Au fil de nos écoutes, certains albums et certaines pistes parviennent à capter notre attention. Des morceaux qui reviennent régulièrement dans nos playlists, nos oreilles, pour combler les moments creux ou tout simplement nous faire du bien. Dans Le Passage, nous revenons sur ces chansons qui rentrent dans notre panthéon, grâce à une partie qui la fait surnager au-dessus des autres.
On peut en faire des choses avec une guitare. Depuis son invention, les guitaristes n'ont cessé de se creuser les méninges pour parvenir à développer les sons et les idées autour de cet instrument. Plus de cordes, accordage plus bas, jeu avec des microtons, tout est bon pour apporter de la nuance dans l'instrumentation. Pourtant, malgré toutes ces années d'évolution, les choses les plus simples parviennent à saisir les auditeurs par leur limpidité, mais surtout l'intelligence de leurs utilisations.

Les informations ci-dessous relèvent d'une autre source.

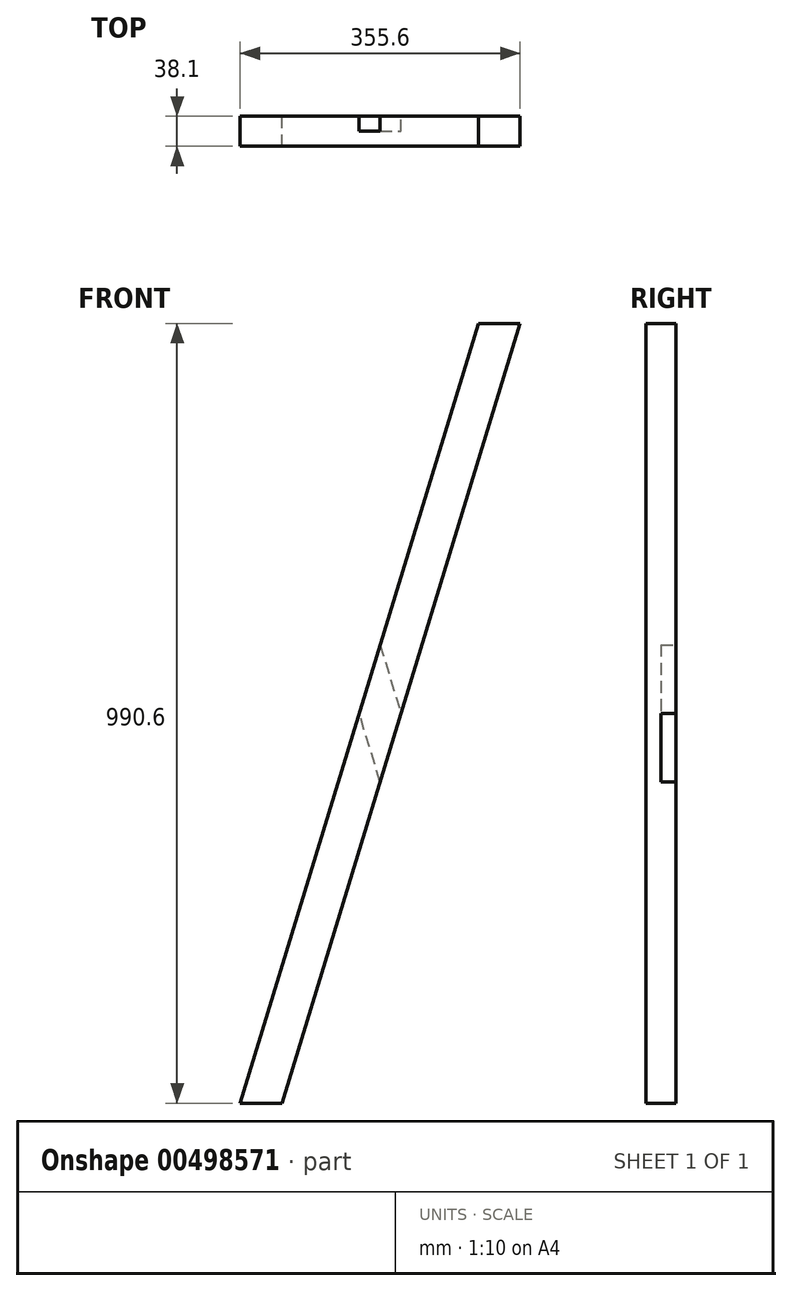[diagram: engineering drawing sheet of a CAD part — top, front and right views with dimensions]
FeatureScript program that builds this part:
annotation { "Feature Type Name" : "Feature", "Feature Type Description" : "" }
export const myFeature = defineFeature(function(context is Context, id is Id, definition is map)
    precondition{}
    {
        {
            var Q0;
            Q0=qCreatedBy(makeId("Front.planeOp"),FACE);
            var sketch = newSketch(context, id + "F0", { "sketchPlane" : qUnion([Q0])});
            skLineSegment(sketch, "E0", {"start": v(0, 0) * mm, "end": v(53.12, 0) * mm});
            skLineSegment(sketch, "E1", {"start": v(53.12, 0) * mm, "end": v(355.6, 990.6) * mm});
            skLineSegment(sketch, "E2", {"start": v(355.6, 990.6) * mm, "end": v(302.48, 990.6) * mm});
            skLineSegment(sketch, "E3", {"start": v(302.48, 990.6) * mm, "end": v(0, 0) * mm});
            skSolve(sketch);
        }
        {
            var Q0;
            Q0 = qSketchRegion(id + "F0", true);
            extrude(context, id + "F1", {"entities" : qUnion([Q0]), "depth" : 38.1 * mm});
        }
        {
            var Q0;
            Q0=makeQuery(id+"F1.opExtrude","CAP_FACE",FACE,{"disambiguationData":[OSD([sQuery(id+"F0.wireOp",EDGE,"E0"),sQuery(id+"F0.wireOp",EDGE,"E1"),sQuery(id+"F0.wireOp",EDGE,"E2"),sQuery(id+"F0.wireOp",EDGE,"E3")])],"isStart":true});
            var sketch = newSketch(context, id + "F2", { "sketchPlane" : qUnion([Q0])});
            skLineSegment(sketch, "E4", {"start": v(-177.8, 408.32) * mm, "end": v(-151.24, 495.3) * mm});
            skLineSegment(sketch, "E5", {"start": v(-151.24, 495.3) * mm, "end": v(-177.8, 582.27) * mm});
            skLineSegment(sketch, "E6", {"start": v(-177.8, 582.27) * mm, "end": v(-204.36, 495.3) * mm});
            skLineSegment(sketch, "E7", {"start": v(-204.36, 495.3) * mm, "end": v(-177.8, 408.32) * mm});
            skSolve(sketch);
        }
        {
            var Q0;
            Q0 = qSketchRegion(id + "F2", true);
            extrude(context, id + "F3", {"entities" : qUnion([Q0]), "operationType" : NewBodyOperationType.REMOVE, "oppositeDirection" : true, "depth" : 19.05 * mm});
        }
    });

Le Passage du jour va en être une très belle preuve puisque l'on va se pencher sur le slide. Cet effet est réalisé quand le guitariste ou bassiste fait glisser ses mains d'une frette à une autre sur son manche. Pouvant être ascendant ou descendant, cet effet, bien utilisé, peut marquer un changement de temps, de structure ou bien agrémenter une partie assez importante d'un titre.
Avant d'aller plus loin, un brin de contexte: nous sommes en 1969 et la musique Rock connaît un important bouillonnement. Le Flower Power et la vague psychédélique déferlent sur le monde avec comme point d'orgue le festival de Woodstock organisé en août de cette année. De l'autre côté de l'Atlantique, l'Angleterre voit déferler quelques entités musicales qui vont marquer l'histoire. Si les Beatles sont sur la fin, délivrant quand même un soyeux Abbey Road, la relève est déjà assurée. On pourra signaler les deux premiers albums de Led Zeppelin qui vont mettre une belle calotte aux auditeurs, tandis que le Prog va prendre une place proéminente. Si Deep Purple rejoindra la partie Psyché de la force, un quatuor va se distinguer et poser des classiques.
Si Pink Floyd offre au monde deux disques (More et Ummagumma), Yes et Genesis sortent du bois avec des premiers efforts de qualité. Mais ce petit monde doit s'incliner devant l'album au centre de ce Passage : In The Court Of The Crimson King de King Crimson. Peut-être la raison ayant poussé Black Sabbath à attendre 1970 pour sortir ses premiers albums.
Fusion des genres
Des titres plus longs et des arrangements à tiroir, bienvenue dans le rock progressif, genre s'affranchissant des codes pour se permettre d'incorporer des instruments différents et repousser les limites. On peut le voir sur ce premier album de King Crimson avec aucun titre allant en dessous des six minutes et surtout, des influences Jazz assumées et ce, dès la chanson d'ouverture.
Difficile d'avoir comme meilleure ouverture que 21st Century Schizoid Man. Une introduction légendaire à l'univers fantasque de King Crimson et de son leader Robert Fripp. Le riff principal vous prend l'oreille avant que le saxo Alto de Ian MacDonald ne vienne ajouter de la substance. Arrivent les couplets chantés par Greg Lake, également bassiste qu'on retrouvera plus tard dans le supergroupe Emerson Lake & Palmer. Un texte anti-guerre, rejoignant la forte montée de la pensée anti-invasion Etats-Unienne au Vietnam. Le titre est d'ailleurs une référence aux militaires qui seront frappés de syndromes post-traumatiques après cet affrontement.
Suivant une doublette couplet/refrain, le quatuor va se déchainer dans un déferlement sonore très Jazz, permettant à chacun des musiciens de se faire plaisir. Pendant plus de trois minutes, les Anglais vont emmener les auditeurs sur des terrains alors méconnus. Nous permettant d'arriver au Passage au cœur de cet article.
Il est toujours difficile de réussir à raccrocher différents wagons musicaux entre eux. Ici, King Crimson utilisera un artifice simple mais terriblement efficace : un slide. Quand on arrive à la marque des 5:47, Robert Fripp fait sonner sa guitare grâce à cette technique, annonçant de manière efficace le retour du riff principal, qui sonne encore plus méchant que lors de ses premières itérations. D'une simple glissade de main, le guitariste parvient à ramener tout le monde sur le bon chemin et permet d'amorcer la fin du titre de la plus belle des manières.
Le temps a passé, les fleurs ont fané et King Crimson est devenue cette entité légendaire de par ce premier album ayant marqué l'Histoire de la musique. Le plus fort étant que le titre d'ouverture ne vieillit pas et s'écoute encore aujourd'hui sans sentir les affres du vieillissement. Et bien que sur Soundbather, on aime voir les têtes couronnées séparées de leurs corps, on accorde une exception pour le roi cramoisi. Par amour du goût.